L’intégration rapide des agents d’IA dans les flux de travail des entreprises révèle une faille critique : il n’existe aucun système clair pour gérer leurs identités et leurs droits d’accès. À mesure que ces agents acquièrent la capacité de se connecter aux systèmes, de récupérer des données et d’exécuter des actions au nom des entreprises, la question de savoir qui est responsable – et comment contrôler cet accès – reste largement sans réponse.
Ce n’est pas une préoccupation théorique. Des experts comme Alex Stamos (Corridor) et Nancy Wang (1Password) préviennent que les développeurs commettent déjà des erreurs dangereuses, comme coller des informations d’identification directement dans les invites de l’IA. Cela contourne les protocoles de sécurité et crée une vulnérabilité massive.
Le problème : les agents ont aussi des secrets
Le problème ne consiste pas seulement à empêcher les accès non autorisés ; c’est une question de responsabilité. Contrairement aux utilisateurs humains, les agents IA n’appartiennent pas intrinsèquement à une organisation ou à un individu. Ils opèrent sous une autorité qui dicte ce qu’ils peuvent faire, mais suivre cette autorité s’avère difficile. Comme l’explique Wang, les entreprises observent un schéma familier : les employés adoptent des outils tels que les assistants de codage IA (Claude Code, Cursor), puis les intègrent dans l’entreprise, reproduisant l’adoption précoce de gestionnaires de mots de passe comme 1Password.
Le problème n’est pas seulement que les agents disposent d’informations d’identification ; c’est que l’infrastructure de sécurité existante n’est pas conçue pour eux.
Pourquoi les solutions existantes échouent
Les modèles de sécurité traditionnels se concentrent sur l’authentification (vérification de l’identité) mais peinent avec l’autorisation (accorder un accès approprié).

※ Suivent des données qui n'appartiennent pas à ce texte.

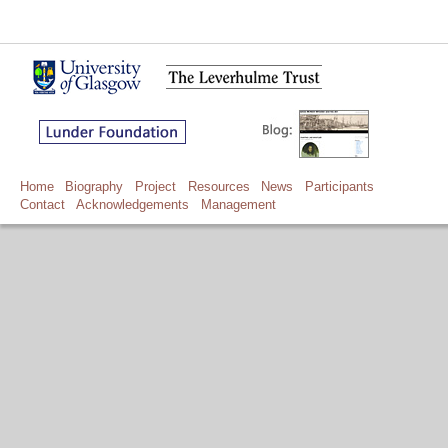
Home
Biography
Project
Resources
News
Participants
Contact
Acknowledgements
Management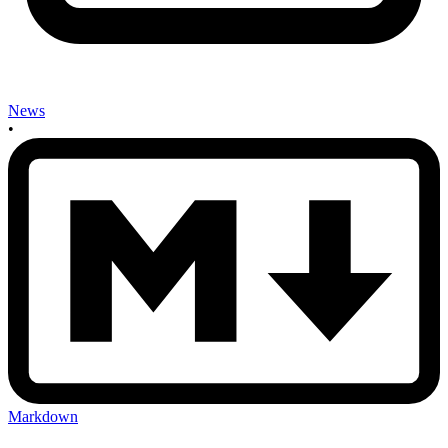
News
•
Markdown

Donner à un agent IA un accès complet à un système équivaut à donner à un humain la clé de l’ensemble du bâtiment – bien plus que nécessaire pour une seule tâche.
Cette inadéquation est particulièrement dangereuse car les LLM sont sujets aux faux positifs. Un scanner de sécurité signalant un code légitime comme malveillant peut faire dérailler une session de développement entière, ce qui rend la précision cruciale. Les outils d’analyse statique traditionnels ne sont pas optimisés pour ce niveau de précision.
La voie à suivre : normes d’identité de charge de travail
L’industrie explore des solutions telles que SPIFFE et SPIRE, des normes initialement conçues pour les environnements conteneurisés, mais leur adaptation est imparfaite. Le principe de base est d’accorder des identités ciblées, vérifiables et limitées dans le temps. Tout comme un humain ne devrait avoir accès qu’à des pièces spécifiques d’un bâtiment, un agent d’IA ne devrait recevoir que des informations d’identification pour la tâche à accomplir, expirant une fois terminée.
Les entreprises devront savoir quel agent a agi, sous quelle autorité et avec quelles informations d’identification. Cela nécessite de construire une nouvelle infrastructure à partir de zéro, plutôt que de moderniser des modèles de sécurité centrés sur l’humain.
Le problème d’échelle : des milliards d’utilisateurs changent tout
À grande échelle, même les « cas extrêmes » deviennent de véritables menaces. Stamos, s’appuyant sur son expérience en tant que RSSI de Facebook, note que faire face à 700 000 piratages de comptes par jour recadre la notion de risque. La gestion des identités, tant pour les humains que pour les agents IA, constituera un « énorme problème », nécessitant une consolidation autour de fournisseurs de confiance.
En fin de compte, la ruée actuelle vers le déploiement d’agents d’IA dépasse le développement de cadres de gouvernance appropriés. La solution ne consiste pas en des outils propriétaires et brevetés (Stamos les rejette catégoriquement), mais plutôt en des standards ouverts comme les extensions OIDC qui donnent la priorité à la sécurité sans sacrifier la convivialité. L’avenir de l’IA d’entreprise dépend de la résolution de cette crise d’identité avant qu’elle n’entraîne des violations généralisées et des dommages irréversibles.